▶ _Selected passage_
# Any opinions/experiences with ProTrader?



## mhubert (14 March 2006)

Has anyone out there bought anything from this company? What do you think of their products & services? Their web site seems like everyone else - seminars, software, etc.

thanks


----------



## Julia (14 March 2006)

mhubert said:
			
		

> Has anyone out there bought anything from this company? What do you think of their products & services? Their web site seems like everyone else - seminars, software, etc.
> 
> thanks




Hello mhubert

I had their free CD/trial last year, took a look and decided against it.
They do keep at you.   I have had I don't know how many phone calls from them but they seem to have finally given up now.  When I get the "hard sell" it just reaffirms my decision to leave it alone.

Julia


----------



## mhubert (14 March 2006)

Julia said:
			
		

> Hello mhubert
> 
> I had their free CD/trial last year, took a look and decided against it.
> They do keep at you.   I have had I don't know how many phone calls from them but they seem to have finally given up now.  When I get the "hard sell" it just reaffirms my decision to leave it alone.
> ...




Thanks for that.

Their web site looks very American, I must say. All these companies are starting to look the same to me!

And every one of these companies I've come across that sells "great" software  do the hard sell. I'm forming the same opinion as you!  And starting to wonder if there really is any Australian company that doesn't.

regards


----------

▶ _Data_
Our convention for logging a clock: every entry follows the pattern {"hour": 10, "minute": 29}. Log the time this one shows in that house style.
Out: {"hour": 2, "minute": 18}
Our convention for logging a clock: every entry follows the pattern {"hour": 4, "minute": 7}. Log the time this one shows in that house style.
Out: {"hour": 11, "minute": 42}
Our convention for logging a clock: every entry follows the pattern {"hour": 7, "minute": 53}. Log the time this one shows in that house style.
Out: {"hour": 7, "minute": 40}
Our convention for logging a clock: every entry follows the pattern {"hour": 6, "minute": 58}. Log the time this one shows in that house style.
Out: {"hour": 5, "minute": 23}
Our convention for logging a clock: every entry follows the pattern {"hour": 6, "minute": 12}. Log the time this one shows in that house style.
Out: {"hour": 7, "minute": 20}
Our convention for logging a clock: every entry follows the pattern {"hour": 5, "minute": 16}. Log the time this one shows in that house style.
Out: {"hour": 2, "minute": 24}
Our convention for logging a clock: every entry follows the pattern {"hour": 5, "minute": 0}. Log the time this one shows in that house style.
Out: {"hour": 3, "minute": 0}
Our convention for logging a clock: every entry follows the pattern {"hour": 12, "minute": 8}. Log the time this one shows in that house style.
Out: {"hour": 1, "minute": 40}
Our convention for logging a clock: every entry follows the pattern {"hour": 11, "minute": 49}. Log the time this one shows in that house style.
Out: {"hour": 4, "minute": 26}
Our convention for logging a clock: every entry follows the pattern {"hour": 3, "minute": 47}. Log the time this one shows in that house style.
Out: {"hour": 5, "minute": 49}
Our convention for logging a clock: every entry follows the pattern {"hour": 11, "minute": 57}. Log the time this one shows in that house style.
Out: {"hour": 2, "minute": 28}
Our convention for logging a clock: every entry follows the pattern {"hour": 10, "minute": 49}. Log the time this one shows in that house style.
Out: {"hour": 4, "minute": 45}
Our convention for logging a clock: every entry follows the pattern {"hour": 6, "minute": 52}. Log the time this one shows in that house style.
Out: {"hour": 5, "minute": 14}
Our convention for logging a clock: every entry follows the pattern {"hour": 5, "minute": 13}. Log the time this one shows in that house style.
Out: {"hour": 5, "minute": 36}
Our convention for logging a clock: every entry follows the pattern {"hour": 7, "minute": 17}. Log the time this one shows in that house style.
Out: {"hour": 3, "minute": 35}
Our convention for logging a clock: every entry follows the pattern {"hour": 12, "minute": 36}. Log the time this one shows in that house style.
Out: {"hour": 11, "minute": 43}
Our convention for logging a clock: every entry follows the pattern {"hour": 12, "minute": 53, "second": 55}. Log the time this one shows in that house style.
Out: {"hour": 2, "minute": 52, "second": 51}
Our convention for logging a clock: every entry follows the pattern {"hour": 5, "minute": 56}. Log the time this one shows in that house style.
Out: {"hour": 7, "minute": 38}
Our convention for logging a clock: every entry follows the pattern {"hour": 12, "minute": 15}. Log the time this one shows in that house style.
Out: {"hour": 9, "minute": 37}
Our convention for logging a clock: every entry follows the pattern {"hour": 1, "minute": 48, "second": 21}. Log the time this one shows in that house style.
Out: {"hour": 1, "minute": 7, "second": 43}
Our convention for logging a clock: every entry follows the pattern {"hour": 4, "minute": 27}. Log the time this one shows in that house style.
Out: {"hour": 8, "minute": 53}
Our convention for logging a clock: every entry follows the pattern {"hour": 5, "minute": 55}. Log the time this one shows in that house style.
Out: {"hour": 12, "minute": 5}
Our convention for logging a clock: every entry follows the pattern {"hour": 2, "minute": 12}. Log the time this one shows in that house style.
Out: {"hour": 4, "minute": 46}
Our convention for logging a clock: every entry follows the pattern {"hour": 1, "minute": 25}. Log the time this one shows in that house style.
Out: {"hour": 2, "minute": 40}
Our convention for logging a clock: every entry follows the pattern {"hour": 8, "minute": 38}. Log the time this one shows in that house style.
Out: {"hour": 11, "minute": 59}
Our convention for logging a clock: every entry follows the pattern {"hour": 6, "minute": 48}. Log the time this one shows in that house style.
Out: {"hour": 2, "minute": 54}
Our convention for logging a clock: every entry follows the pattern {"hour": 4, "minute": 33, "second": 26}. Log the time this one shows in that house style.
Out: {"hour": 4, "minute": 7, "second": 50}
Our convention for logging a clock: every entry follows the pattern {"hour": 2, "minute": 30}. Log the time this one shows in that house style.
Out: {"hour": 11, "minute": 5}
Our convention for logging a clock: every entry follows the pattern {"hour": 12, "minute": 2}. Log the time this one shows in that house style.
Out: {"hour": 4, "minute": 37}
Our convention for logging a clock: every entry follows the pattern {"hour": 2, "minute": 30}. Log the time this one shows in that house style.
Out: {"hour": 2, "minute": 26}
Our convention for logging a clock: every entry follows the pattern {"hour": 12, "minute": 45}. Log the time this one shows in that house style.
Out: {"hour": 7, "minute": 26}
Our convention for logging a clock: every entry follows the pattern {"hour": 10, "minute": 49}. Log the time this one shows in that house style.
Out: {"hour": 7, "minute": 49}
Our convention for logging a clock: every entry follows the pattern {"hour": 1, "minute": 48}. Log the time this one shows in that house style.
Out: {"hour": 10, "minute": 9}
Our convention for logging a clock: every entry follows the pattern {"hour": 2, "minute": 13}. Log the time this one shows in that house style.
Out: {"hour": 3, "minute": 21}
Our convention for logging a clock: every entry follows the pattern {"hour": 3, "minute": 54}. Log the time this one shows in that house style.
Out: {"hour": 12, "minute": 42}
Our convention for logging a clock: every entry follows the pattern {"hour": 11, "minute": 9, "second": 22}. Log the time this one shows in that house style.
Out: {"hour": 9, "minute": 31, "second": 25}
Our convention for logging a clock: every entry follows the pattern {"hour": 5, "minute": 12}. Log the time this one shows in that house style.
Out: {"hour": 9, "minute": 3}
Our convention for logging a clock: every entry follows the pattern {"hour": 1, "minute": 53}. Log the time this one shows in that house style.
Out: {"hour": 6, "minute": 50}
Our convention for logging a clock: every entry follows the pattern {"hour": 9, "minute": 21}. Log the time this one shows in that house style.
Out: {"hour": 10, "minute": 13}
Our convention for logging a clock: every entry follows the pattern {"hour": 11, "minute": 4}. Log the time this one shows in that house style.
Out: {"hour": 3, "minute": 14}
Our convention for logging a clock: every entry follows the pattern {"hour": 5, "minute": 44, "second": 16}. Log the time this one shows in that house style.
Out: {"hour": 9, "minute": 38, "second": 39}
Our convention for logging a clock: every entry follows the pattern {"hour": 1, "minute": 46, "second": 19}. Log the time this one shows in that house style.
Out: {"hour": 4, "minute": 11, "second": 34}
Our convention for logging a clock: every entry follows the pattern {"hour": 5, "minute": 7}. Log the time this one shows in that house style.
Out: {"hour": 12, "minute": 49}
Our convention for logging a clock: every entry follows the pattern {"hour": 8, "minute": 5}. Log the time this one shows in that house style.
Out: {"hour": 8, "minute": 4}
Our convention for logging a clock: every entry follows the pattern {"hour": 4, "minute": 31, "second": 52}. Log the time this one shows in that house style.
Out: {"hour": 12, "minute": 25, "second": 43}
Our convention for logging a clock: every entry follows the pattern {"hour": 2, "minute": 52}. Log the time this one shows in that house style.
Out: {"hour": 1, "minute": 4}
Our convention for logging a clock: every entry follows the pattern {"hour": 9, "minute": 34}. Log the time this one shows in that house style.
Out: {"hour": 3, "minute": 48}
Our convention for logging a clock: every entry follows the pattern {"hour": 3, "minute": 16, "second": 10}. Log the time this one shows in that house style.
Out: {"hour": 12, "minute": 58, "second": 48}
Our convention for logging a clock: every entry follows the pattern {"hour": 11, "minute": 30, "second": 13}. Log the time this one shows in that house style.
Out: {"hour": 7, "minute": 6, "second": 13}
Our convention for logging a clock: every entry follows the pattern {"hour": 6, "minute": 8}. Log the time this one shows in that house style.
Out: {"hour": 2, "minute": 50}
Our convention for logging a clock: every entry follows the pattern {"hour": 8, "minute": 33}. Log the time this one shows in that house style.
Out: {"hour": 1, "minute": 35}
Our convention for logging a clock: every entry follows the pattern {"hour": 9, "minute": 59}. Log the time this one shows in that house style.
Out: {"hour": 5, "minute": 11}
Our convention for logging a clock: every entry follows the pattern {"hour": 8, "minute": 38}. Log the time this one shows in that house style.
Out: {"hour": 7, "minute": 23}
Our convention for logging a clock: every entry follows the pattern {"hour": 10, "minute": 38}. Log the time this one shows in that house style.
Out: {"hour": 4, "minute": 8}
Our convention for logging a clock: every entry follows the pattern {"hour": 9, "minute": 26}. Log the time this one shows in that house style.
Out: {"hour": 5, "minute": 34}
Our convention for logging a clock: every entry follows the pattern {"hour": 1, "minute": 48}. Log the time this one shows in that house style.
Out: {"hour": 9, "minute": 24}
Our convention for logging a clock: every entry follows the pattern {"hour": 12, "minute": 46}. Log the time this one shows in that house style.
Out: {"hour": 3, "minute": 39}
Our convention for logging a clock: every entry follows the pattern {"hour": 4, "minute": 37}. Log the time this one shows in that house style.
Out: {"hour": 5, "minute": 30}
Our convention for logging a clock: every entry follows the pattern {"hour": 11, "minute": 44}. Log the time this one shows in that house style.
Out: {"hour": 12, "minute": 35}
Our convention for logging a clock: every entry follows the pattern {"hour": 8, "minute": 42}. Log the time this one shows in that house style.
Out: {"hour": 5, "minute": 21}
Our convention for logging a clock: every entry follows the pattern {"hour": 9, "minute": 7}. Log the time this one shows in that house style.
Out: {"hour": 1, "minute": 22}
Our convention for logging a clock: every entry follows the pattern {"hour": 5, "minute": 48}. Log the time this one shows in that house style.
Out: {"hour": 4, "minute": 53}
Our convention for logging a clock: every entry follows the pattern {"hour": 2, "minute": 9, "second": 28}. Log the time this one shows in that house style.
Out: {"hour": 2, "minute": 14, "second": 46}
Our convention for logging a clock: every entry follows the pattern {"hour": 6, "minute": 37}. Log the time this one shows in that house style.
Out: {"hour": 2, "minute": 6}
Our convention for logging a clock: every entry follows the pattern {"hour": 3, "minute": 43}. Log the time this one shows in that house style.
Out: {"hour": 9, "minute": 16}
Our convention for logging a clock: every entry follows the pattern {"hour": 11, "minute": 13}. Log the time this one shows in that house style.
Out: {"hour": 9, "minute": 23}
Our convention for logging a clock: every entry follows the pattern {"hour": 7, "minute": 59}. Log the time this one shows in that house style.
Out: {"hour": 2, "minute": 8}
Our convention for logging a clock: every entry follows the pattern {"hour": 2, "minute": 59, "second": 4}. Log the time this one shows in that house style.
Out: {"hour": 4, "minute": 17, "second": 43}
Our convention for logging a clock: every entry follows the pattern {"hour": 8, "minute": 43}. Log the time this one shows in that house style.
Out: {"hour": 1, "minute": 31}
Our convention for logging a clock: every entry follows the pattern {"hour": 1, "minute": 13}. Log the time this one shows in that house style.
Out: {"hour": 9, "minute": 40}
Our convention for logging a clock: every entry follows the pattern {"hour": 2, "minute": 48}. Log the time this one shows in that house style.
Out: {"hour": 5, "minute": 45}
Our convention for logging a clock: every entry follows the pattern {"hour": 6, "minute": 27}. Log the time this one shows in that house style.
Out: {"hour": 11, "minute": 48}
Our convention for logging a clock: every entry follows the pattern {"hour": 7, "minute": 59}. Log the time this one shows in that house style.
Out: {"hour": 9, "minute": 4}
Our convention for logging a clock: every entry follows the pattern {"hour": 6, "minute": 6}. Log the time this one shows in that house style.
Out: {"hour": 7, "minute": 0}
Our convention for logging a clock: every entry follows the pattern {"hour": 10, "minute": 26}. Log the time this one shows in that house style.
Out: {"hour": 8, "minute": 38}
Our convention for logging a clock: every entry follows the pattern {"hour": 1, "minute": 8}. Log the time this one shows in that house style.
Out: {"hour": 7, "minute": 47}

▶ _Actions to take_
1 > Return the passage of the ProTrader thread from "Their web site looks" up to and including "company that doesn't.", word for word.
2 > According to the ProTrader thread, what did Julia have from the company last year before deciding against it?

▶ _Results of the exercise_
1 >
Their web site looks very American, I must say. All these companies are starting to look the same to me!

And every one of these companies I've come across that sells "great" software  do the hard sell. I'm forming the same opinion as you!  And starting to wonder if there really is any Australian company that doesn't.

2 > Their free CD/trial.